For the latest features,
choose Ubuntu 13.10
Ubuntu 13.10 will be supported for 9 months and includes cutting-edge new features that make your music, videos, documents and apps much easier to access.
You will need to download the version appropriate to what you want. I use the versions for the latest features, I suggest if you are new to all this that you don’t. Once you have your image downloaded you will need to install it as a bootable USB or burn it to a DVD.
The install process for Ubuntu is not that long and not that different from any other version of Linux and is even similar to installing Windows 7. The main difference between installing Ubuntu and Windows is that when you boot to the install disk you actually have the option to run Ubuntu from the install disk and try it out with what is called a live disk. This will give you the opportunity to play with the UI, check out the software center and even look at some of the applications before making the final decision.
After you have played around a bit with the live disk you will likely want to install the OS to the disk at this point, otherwise you would have stopped reading. On the desktop of the live disk you will see an icon that says Ubuntu Installation (with the version number you chose). Selecting this will initialize the installation. I would echo the installation steps here but there is a really easy 10 step guide with pictures in the official documentation right here.
Once you have finished the install and rebooted into Ubuntu there are some things you might want to install.

§

- _PROBLEM TO WORK ON_
Carry the Ubuntu installation walkthrough forward from its last sentence, picking up after the line about things you might want to install once you have rebooted into Ubuntu.

- _DATA SUPPLIED_
§

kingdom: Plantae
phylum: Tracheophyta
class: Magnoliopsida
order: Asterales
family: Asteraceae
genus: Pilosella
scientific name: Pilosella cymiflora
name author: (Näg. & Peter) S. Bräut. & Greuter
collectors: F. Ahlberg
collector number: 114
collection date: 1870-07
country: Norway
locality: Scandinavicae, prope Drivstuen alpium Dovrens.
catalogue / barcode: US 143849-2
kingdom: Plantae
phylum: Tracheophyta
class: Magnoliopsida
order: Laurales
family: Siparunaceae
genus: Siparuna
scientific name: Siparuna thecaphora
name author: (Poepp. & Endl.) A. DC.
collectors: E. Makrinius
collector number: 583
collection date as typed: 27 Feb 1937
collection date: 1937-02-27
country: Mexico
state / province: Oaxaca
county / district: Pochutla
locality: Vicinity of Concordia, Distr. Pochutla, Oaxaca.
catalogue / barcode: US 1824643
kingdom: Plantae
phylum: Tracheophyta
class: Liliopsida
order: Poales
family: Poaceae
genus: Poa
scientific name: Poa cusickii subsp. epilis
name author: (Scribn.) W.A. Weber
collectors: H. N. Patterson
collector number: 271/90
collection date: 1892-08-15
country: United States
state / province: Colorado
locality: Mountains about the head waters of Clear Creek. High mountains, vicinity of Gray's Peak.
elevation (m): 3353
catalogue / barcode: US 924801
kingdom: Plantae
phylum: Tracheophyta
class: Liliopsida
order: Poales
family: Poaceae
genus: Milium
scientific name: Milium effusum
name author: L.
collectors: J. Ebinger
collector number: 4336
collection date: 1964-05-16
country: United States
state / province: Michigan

§

- _RESPONSE AREA_
Setting Up Some Software
Whatever it is you use your computer for there is likely something available to you on Linux that will allow you to do that. If you are looking for Google Chrome or FireFox for your browser, these are available to you. You can install Skype and VLC media player. If you are a developer a lot of the software you might use is already cross platform. Software like Sublime Text, Eclipse, FileZilla and Android Studio are all available on Linux. These are all programs that are very popular on Windows that are also available on Linux. The nice thing is that if the command line scares you, you can avoid it.
Ubuntu Software Center
If you are looking for a central place for software you are in luck. Similar to Apple’s app store the Ubuntu Software Center is somewhere that you can go to look for programs to install. The software is categorized and you can read and leave reviews for the software you have used. There is paid and free software, even games available. In a couple quick searhes I was easily able to install VLC media player, Chromium (Chrome is also available from the website) and Steam.
In Ubuntu there is a plethora of ways to install software. I am still avoiding the command line so I am going to talk about .deb packages instead. a .deb is similar to a .exe on Windows. If you want to download Skype or Google Chrome, or really anything else available to Ubuntu you can easily install it. If you double click on the .deb package you will open the package in the software center. From there you can click install, enter your password and you are good to go.
After installing Ubuntu you are going to be presented with the Unity desktop. Once you become more comfortable with the operating system you can do things like change the desktop environment, change the themes and even try other Linux distributions. The reason I talk about Ubuntu so much is because of the large community and the ease of use but I am not limited to Ubuntu in what I do. I also enjoy distros like Fedora, Arch and Linux Mint. These are all worth checking out.
If you are setting up Ubuntu for somebody else it is worth mentioning that I have set up computers for both sets of my grandparents. One is using Ubuntu and one is using Windows. I have never got a question about Ubuntu aside from the very first, basic stuff. Windows is a monthly thing for me. Even if you don’t plan on installing Linux yet, it is worth checking out.